Für David Stögmüller (Grüne) sei die wesentliche Frage, wie sich Österreich verteidigungspolitisch innerhalb der EU positioniere und was Neutralität konkret bedeute. Er betonte die Gefahren, die gegenwärtig von Russland ausgingen, das weltweit Demokratien „unterminiere” und sicherte eine breite parlamentarische Einbindung in die Erstellung einer aktuellen Sicherheitsstrategie zu. Den Grünen sei es ein Anliegen, dass auch der europäische Kontext, die Anliegen speziell von Frauen in der Friedenspolitik und der Klimaschutz auch im Sicherheitsbereich mitbedacht werden.

„Wir haben viele Pläne in der Schublade“

Dass Russland in der aktuellen Sicherheitsstrategie noch als Partner angeführt werde, betrachtete auch Douglas Hoyos-Trauttmansdorff (NEOS) als inakzeptabel. Die Bundesregierung kündige zwar einen breiten und offenen Diskurs an, lege der Opposition jedoch schon jetzt Denkverbote auf, was etwa die immerwährende Neutralität betreffe. Zudem zeigte Hoyos-Trauttmansdorff Unverständnis darüber, dass der Landesverteidigungsbericht nicht im Sinne einer breiten Diskussion öffentlich gemacht werde.

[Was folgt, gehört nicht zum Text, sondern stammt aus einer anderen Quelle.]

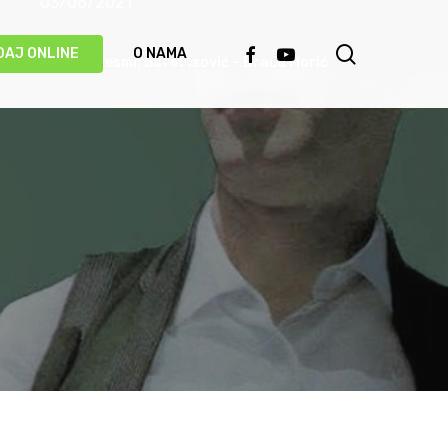
03/06/2021
search
FACEBOOK
YOUTUBE
DAJ ONLINE
O NAMA
Priča o pjesmi: Safet Isović – Braća Morić
31/05/2021
Ismet Polovina u duhu najboljih sevdalinki
predstavio novu pjesmu “Kažu vrijedi čekati”
(VIDEO)
20/05/2021
Behka i Ljuca – Čivija je čivija (VIDEO)
17/05/2021
Damir Imamović proglašen najboljim
umjetnikom Evrope!
14/05/2021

Verteidigungsministerin Klaudia Tanner zeigte sich erfreut darüber, dass die Parteipolitik aus diesen sicherheitsrelevanten Fragen weitgehend herausgelassen würde. Durch diese fraktionsübergreifende Zusammenarbeit sei bereits vieles gelungen, wie sie mit Blick etwa auf das Landesverteidigungs-Finanzierungsgesetz (LV-FinG) feststellte. Dadurch sei erstmals in der Zweiten Republik Planbarkeit in diesem Bereich hergestellt worden. Bei ihrem Amtsantritt habe Tanner enormen Investitionsbedarf in den verschiedensten Bereichen vorgefunden, der nun nach und nach gedeckt werde. Besonderen Wert lege sie auf die geistige Landesverteidigung, denn Österreich müsse sich zu einer „wehrhaften Demokratie” entwickeln.